There are a number of parameters which can be used to control GPU memory
usage. How they impact memory usage and accuracy is discussed below:

  max-tokens-per-frame: Controls how many buffers can be stored on the GPU for
    each frame.  This buffer size cannot be exceed or reallocated.  As this
    buffer gets closer to being exhausted the beam is reduced possibly reducing
    quality.  This should be tuned according to the model and data.  For
    example, a highly accurate model could set this values smaller to enable
    more concurrent decodes.

  cuda-control-threads:  Each control thread is a concurrent pipeline.  Thus
    the GPU memory scales linearly with this parameter.  This should always be
    at least 2 but should probably not be higher than 4 as more concurrent
    pipelines leads to more driver contention reducing performance.
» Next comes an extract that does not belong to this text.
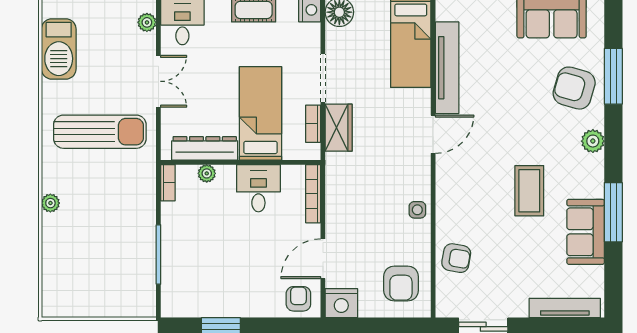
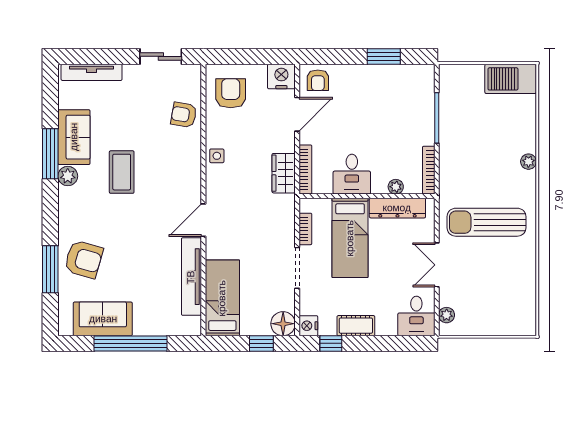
barbecue: (59, 49) -> (511, 79), moved, turned -90
wardrobe: (339, 128) -> (284, 173), moved
plant: (593, 141) -> (68, 176), moved
bookcase: (168, 183) -> (429, 170), width x1.56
  max-batch-size:  The number of concurrent decodes in each pipeline.  The
    memory usage also scales linear with this parameter.  Setting this smaller
    will reduce kernel runtime while increase launch latency overhead.
    Ideally this should be as large as possible while still fitting into
    memory.  Note that currently the maximum allowed is 200.

== Acknowledgement ==

We would like to thank Daniel Povey, Zhehuai Chen and Daniel Galvez for their help and expertise during the review process.